If they succeed, they come back as Gods whom madness had endowned with new gifts. Thoughts that dance with crazy intensity. Eyes that sparkle like the excitement of the blinking stars. Ears that capture the music of the spheres from the Orchestras in the gardens of the Empyrean. And we produce a wondrous civilization that owes its fortune to the contract of balance struck between the majority possessed by normality and the insane kings of the abnormal realm. Then we have a paradoxical hierachial arrangement where lunacy becomes the torchlight of sanity, showing it the way and giving it direction.
Yet there's the suspicion that everyone in society is already mad, with just a little touch of normality and very minute particle of sanity. Isn't the world mad, and getting madder and madder? In that case, how can madness be a solution? Wouldn't it only compound the problem and make the planet into more of a lunatic asylum? Why should even more madness be the cure to increasing madness? Why should extraordinary lunacy be the solution to gyrating insanity? What is the difference between the madness on ground and the one coming to fight it? Wouldn't that result in madness raised to the power of infinity?
No, it will not. And this is not any old madness. It is madness from the divine realm, from Olympus above. The madness of the intoxicated witches and the drunk Gods. True madness. Real madness. Original madness. Insanity refined. Not the madness that built the nuclear bomb, but the one that landed man on the moon. We need a mad man whose head has been smashed by the hammer of the Gods.

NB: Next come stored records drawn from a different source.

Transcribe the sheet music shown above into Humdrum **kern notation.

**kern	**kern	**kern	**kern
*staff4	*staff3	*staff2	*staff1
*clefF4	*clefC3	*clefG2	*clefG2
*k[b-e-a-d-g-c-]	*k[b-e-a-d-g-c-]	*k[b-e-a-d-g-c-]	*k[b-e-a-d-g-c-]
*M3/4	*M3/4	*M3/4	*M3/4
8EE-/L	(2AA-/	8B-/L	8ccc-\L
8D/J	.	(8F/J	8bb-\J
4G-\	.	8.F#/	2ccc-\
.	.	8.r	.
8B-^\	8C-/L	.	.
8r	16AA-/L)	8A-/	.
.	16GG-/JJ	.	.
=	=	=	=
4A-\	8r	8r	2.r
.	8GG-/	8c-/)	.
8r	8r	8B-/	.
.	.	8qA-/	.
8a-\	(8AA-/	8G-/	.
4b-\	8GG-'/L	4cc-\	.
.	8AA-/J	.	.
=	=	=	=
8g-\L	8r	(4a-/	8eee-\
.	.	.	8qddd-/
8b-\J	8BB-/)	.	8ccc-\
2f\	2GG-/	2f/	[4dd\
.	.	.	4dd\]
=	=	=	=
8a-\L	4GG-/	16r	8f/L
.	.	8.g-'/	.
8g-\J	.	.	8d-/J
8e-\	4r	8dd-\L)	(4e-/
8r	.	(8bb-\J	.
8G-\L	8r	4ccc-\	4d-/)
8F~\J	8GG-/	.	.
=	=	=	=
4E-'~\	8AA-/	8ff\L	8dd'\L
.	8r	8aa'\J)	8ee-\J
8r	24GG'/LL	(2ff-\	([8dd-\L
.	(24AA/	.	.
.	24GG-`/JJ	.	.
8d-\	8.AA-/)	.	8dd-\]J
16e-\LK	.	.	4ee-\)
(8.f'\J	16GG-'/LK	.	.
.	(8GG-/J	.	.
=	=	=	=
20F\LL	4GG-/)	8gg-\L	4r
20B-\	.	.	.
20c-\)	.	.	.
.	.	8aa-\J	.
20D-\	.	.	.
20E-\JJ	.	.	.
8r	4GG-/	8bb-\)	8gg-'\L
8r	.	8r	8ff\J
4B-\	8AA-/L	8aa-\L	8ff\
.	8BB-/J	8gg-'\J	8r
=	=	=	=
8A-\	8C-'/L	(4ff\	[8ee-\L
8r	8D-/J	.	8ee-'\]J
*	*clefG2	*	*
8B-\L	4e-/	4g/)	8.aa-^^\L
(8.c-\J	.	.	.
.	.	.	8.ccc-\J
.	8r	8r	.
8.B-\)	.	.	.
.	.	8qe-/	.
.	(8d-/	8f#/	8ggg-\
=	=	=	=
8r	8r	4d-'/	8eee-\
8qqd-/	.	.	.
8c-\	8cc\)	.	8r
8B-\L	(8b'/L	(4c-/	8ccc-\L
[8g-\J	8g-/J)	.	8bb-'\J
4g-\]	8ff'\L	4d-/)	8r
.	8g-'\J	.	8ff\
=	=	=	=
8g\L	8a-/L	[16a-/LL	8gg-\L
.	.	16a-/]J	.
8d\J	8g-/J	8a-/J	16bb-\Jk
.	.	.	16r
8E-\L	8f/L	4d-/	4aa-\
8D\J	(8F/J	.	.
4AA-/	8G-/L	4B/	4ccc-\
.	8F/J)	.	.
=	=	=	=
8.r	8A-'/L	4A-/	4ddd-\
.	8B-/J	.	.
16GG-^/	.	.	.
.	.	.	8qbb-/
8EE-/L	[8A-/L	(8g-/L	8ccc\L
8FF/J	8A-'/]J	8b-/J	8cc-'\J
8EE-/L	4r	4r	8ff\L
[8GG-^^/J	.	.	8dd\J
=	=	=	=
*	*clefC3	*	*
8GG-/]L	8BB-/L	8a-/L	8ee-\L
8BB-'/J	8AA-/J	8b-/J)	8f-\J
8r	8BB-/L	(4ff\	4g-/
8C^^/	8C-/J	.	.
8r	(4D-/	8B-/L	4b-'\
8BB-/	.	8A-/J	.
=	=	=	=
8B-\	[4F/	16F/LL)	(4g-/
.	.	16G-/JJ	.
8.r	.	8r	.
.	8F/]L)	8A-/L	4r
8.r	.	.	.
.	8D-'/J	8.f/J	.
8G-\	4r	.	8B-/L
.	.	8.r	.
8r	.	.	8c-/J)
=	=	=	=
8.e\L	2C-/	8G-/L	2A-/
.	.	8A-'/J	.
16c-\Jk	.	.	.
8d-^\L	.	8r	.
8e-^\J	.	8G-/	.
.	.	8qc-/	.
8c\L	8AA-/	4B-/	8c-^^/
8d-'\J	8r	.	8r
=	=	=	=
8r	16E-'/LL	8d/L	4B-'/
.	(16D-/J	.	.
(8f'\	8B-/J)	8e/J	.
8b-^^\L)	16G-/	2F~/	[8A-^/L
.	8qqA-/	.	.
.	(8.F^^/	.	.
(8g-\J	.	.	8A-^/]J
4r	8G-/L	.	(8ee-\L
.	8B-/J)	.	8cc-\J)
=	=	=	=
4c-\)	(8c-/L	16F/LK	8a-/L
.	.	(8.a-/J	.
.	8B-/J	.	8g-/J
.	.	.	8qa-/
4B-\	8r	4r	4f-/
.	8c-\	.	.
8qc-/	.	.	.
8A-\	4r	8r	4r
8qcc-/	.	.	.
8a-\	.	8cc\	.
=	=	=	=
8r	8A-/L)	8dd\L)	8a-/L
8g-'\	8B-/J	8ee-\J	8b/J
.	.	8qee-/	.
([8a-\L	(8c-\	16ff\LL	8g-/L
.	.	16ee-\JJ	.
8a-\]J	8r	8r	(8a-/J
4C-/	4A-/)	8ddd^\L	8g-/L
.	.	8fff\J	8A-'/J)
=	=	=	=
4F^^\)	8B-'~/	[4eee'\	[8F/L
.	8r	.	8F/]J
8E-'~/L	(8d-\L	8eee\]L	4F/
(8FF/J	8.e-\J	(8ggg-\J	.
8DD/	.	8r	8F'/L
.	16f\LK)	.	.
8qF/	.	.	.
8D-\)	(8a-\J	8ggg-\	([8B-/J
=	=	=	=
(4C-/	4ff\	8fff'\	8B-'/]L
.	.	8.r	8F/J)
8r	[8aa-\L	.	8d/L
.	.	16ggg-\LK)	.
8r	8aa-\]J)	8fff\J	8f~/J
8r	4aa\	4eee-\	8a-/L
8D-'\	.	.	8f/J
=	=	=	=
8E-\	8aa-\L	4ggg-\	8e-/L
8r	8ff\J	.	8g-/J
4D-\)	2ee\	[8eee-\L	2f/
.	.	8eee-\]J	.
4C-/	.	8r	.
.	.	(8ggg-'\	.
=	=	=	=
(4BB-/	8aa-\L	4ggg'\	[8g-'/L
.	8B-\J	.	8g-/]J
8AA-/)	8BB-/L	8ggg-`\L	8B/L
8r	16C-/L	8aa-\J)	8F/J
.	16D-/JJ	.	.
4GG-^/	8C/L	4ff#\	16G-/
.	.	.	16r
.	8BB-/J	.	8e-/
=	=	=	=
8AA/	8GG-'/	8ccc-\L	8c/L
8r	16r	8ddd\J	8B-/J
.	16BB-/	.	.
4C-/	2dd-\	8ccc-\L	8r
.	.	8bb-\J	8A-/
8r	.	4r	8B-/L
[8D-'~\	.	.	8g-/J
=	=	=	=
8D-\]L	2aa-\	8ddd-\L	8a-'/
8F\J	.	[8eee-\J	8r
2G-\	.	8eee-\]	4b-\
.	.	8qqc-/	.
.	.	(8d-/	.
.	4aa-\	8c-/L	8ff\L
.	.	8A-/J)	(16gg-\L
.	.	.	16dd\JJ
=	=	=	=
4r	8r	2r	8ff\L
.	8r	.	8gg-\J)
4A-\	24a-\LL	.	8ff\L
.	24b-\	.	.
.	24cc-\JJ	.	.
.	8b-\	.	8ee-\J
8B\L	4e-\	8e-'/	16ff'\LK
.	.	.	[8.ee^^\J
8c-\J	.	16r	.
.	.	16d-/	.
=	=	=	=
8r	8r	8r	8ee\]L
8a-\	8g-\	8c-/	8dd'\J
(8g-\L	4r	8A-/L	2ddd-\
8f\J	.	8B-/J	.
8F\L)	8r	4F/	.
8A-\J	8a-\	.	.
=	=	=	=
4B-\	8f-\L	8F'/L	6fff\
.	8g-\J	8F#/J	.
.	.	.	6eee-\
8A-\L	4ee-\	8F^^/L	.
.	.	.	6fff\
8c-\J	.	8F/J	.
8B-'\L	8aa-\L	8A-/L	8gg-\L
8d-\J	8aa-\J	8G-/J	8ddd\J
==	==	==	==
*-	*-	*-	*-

Why use the mad to help the mad? Because only the mad has a firsthand understanding of madness, knows how it feels to be mad, understands the mechanisms of it, and is in better position to deal with it. What's the difference between the mad and the mad souls he seeks to heal? While they were visited by insanity and possessed by lunacy, losing their sanity to the inscrutable wind that accompanied the malady, the mad one ventured into the mad world with his sanity intact. He wasn't engulfed in madness, rather he subjugated and made it his own. He became divine; the mad God of the mad ones.